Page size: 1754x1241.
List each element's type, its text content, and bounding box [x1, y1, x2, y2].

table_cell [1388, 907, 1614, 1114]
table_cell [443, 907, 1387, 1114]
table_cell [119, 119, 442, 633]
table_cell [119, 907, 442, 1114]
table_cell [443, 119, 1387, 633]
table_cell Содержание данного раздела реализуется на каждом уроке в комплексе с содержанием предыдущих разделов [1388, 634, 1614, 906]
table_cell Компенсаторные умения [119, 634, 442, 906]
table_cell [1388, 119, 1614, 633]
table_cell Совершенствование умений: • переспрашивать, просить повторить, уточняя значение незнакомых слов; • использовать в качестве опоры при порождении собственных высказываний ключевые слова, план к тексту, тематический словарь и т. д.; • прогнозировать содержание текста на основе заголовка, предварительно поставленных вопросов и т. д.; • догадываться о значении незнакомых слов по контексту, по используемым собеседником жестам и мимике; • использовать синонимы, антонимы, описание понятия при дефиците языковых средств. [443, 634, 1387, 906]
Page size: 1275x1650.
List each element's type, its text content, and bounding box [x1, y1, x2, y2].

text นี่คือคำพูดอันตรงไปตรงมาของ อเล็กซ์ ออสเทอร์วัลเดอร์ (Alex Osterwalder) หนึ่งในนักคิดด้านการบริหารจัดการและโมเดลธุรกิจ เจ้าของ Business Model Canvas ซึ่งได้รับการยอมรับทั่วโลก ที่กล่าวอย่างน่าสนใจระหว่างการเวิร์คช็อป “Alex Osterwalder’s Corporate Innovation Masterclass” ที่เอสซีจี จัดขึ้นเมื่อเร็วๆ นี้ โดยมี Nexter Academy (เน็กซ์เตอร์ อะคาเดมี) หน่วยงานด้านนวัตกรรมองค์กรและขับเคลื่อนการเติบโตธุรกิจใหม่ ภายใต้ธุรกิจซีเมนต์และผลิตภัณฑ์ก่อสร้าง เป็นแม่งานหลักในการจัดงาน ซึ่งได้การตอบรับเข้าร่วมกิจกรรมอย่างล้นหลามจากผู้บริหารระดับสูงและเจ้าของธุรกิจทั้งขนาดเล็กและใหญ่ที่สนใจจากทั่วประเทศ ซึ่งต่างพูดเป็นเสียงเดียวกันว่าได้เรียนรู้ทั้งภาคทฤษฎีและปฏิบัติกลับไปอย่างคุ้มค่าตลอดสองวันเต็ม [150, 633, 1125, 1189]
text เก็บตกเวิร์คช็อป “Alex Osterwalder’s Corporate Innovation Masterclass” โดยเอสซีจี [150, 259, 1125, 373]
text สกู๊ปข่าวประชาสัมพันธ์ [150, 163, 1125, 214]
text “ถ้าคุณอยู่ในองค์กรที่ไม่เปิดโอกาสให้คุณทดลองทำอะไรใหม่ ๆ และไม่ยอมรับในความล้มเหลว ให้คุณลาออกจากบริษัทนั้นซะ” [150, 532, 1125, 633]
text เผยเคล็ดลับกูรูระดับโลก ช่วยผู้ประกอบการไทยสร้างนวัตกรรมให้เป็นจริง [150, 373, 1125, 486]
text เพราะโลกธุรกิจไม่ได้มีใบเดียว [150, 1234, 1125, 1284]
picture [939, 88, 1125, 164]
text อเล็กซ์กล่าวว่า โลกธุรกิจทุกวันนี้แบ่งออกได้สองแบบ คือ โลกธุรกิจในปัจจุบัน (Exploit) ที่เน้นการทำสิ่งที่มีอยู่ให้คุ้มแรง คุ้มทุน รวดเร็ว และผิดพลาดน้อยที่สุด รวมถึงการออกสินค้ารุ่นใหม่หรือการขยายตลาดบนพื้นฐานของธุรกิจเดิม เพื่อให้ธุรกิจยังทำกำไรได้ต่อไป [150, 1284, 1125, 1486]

========================================================================

▸ What you have to do
Repeat the data exactly as it was given above.

▸ Solution
Page size: 1754x1241.
List each element's type, its text content, and bounding box [x1, y1, x2, y2].

table_cell [1388, 907, 1614, 1114]
table_cell [443, 907, 1387, 1114]
table_cell [119, 119, 442, 633]
table_cell [119, 907, 442, 1114]
table_cell [443, 119, 1387, 633]
table_cell Содержание данного раздела реализуется на каждом уроке в комплексе с содержанием предыдущих разделов [1388, 634, 1614, 906]
table_cell Компенсаторные умения [119, 634, 442, 906]
table_cell [1388, 119, 1614, 633]
table_cell Совершенствование умений: • переспрашивать, просить повторить, уточняя значение незнакомых слов; • использовать в качестве опоры при порождении собственных высказываний ключевые слова, план к тексту, тематический словарь и т. д.; • прогнозировать содержание текста на основе заголовка, предварительно поставленных вопросов и т. д.; • догадываться о значении незнакомых слов по контексту, по используемым собеседником жестам и мимике; • использовать синонимы, антонимы, описание понятия при дефиците языковых средств. [443, 634, 1387, 906]
Page size: 1275x1650.
List each element's type, its text content, and bounding box [x1, y1, x2, y2].

text นี่คือคำพูดอันตรงไปตรงมาของ อเล็กซ์ ออสเทอร์วัลเดอร์ (Alex Osterwalder) หนึ่งในนักคิดด้านการบริหารจัดการและโมเดลธุรกิจ เจ้าของ Business Model Canvas ซึ่งได้รับการยอมรับทั่วโลก ที่กล่าวอย่างน่าสนใจระหว่างการเวิร์คช็อป “Alex Osterwalder’s Corporate Innovation Masterclass” ที่เอสซีจี จัดขึ้นเมื่อเร็วๆ นี้ โดยมี Nexter Academy (เน็กซ์เตอร์ อะคาเดมี) หน่วยงานด้านนวัตกรรมองค์กรและขับเคลื่อนการเติบโตธุรกิจใหม่ ภายใต้ธุรกิจซีเมนต์และผลิตภัณฑ์ก่อสร้าง เป็นแม่งานหลักในการจัดงาน ซึ่งได้การตอบรับเข้าร่วมกิจกรรมอย่างล้นหลามจากผู้บริหารระดับสูงและเจ้าของธุรกิจทั้งขนาดเล็กและใหญ่ที่สนใจจากทั่วประเทศ ซึ่งต่างพูดเป็นเสียงเดียวกันว่าได้เรียนรู้ทั้งภาคทฤษฎีและปฏิบัติกลับไปอย่างคุ้มค่าตลอดสองวันเต็ม [150, 633, 1125, 1189]
text เก็บตกเวิร์คช็อป “Alex Osterwalder’s Corporate Innovation Masterclass” โดยเอสซีจี [150, 259, 1125, 373]
text สกู๊ปข่าวประชาสัมพันธ์ [150, 163, 1125, 214]
text “ถ้าคุณอยู่ในองค์กรที่ไม่เปิดโอกาสให้คุณทดลองทำอะไรใหม่ ๆ และไม่ยอมรับในความล้มเหลว ให้คุณลาออกจากบริษัทนั้นซะ” [150, 532, 1125, 633]
text เผยเคล็ดลับกูรูระดับโลก ช่วยผู้ประกอบการไทยสร้างนวัตกรรมให้เป็นจริง [150, 373, 1125, 486]
text เพราะโลกธุรกิจไม่ได้มีใบเดียว [150, 1234, 1125, 1284]
picture [939, 88, 1125, 164]
text อเล็กซ์กล่าวว่า โลกธุรกิจทุกวันนี้แบ่งออกได้สองแบบ คือ โลกธุรกิจในปัจจุบัน (Exploit) ที่เน้นการทำสิ่งที่มีอยู่ให้คุ้มแรง คุ้มทุน รวดเร็ว และผิดพลาดน้อยที่สุด รวมถึงการออกสินค้ารุ่นใหม่หรือการขยายตลาดบนพื้นฐานของธุรกิจเดิม เพื่อให้ธุรกิจยังทำกำไรได้ต่อไป [150, 1284, 1125, 1486]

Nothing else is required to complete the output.